Thursday, March 22, 2007

A Different Type of Web Security

Or an inadvertent security measure.

We have a mission critical system that every project has to access before it can ship. No project is complete until this system has been updated.

It is a web based system. You can do all the work you need to do in a browser.

But only if you have the right browser.

IE is not the right browser. Firefox won't work either. Opera? Forget about it. And don't even bring up Safari.

No, you need Netscape to use the system. A specific version of Netscape. A nine year old version of Netscape.

Unless you have that version, the application will not display correctly, your inputs will not be accepted, and you will get errors every time you try to go through the prescribed process required for each project.

It is a rite of passage at our company that every new manager finishing up his first project must learn this the hard way. The browser requirement is not documented anywhere. That information is part of what I call "the great oral tradition" of our company where the way things really work is only transmitted by the elders around the campfire, and only when they deem you ready.

So a new manager will be pointed at this application, told to follow the instructions in the ISO compliant document, and sent on his merry way.

A merry way to frustration and despair.

The application will appear to work in IE or any other browser, but key elements will be missing from the page. The new manager will be sure that he just isn't reading the document right. He will try to enter the data in the fields that have the right name, some of which seem to be missing. He will try to submit that data only to get an unhelpful error stating that data from a field he does not see is incorrect.

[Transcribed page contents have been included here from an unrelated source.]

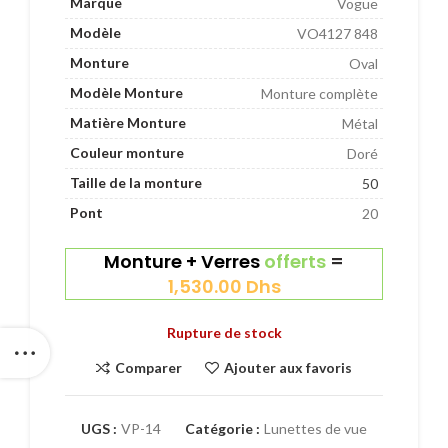
Marque
Vogue
Modèle
VO4127 848
Monture
Oval
Modèle Monture
Monture complète
Matière Monture
Métal
Couleur monture
Doré
Taille de la monture
50
Pont
20
Monture + Verres
offerts
=
1,530.00
Dhs
Rupture de stock
Comparer
Ajouter aux favoris
UGS :
VP-14
Catégorie :
Lunettes de vue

Eventually the new manager will break down and cry out for help. Impatient weenies like myself do it right away. But other more stoic types will labor on trying to make the instructions work with the application they see. The pain can last for days in that situation.

Eventually the manager will end up on the phone with somebody who has been indoctrinated into the secrets of the application. That person will send the manager to the special location on the network where this special version of Netscape is kept.

Eventually the manager's eyes will be opened. The application will work. All will be right with the world.

Thus the process to ship a project at our company is completely secure. No outsider could possibly do it.

At least that is what I tell myself. It is a much better answer than the one a new manager will get from IT should he call them to complain about the application.

It seems that the guy who wrote it years ago was an ardent Netscape supporter. Only he does not work here any more. He hasn't for years. But the application works and IT, in a seeming reversal of their standard policy, is not inclined to fix something that works.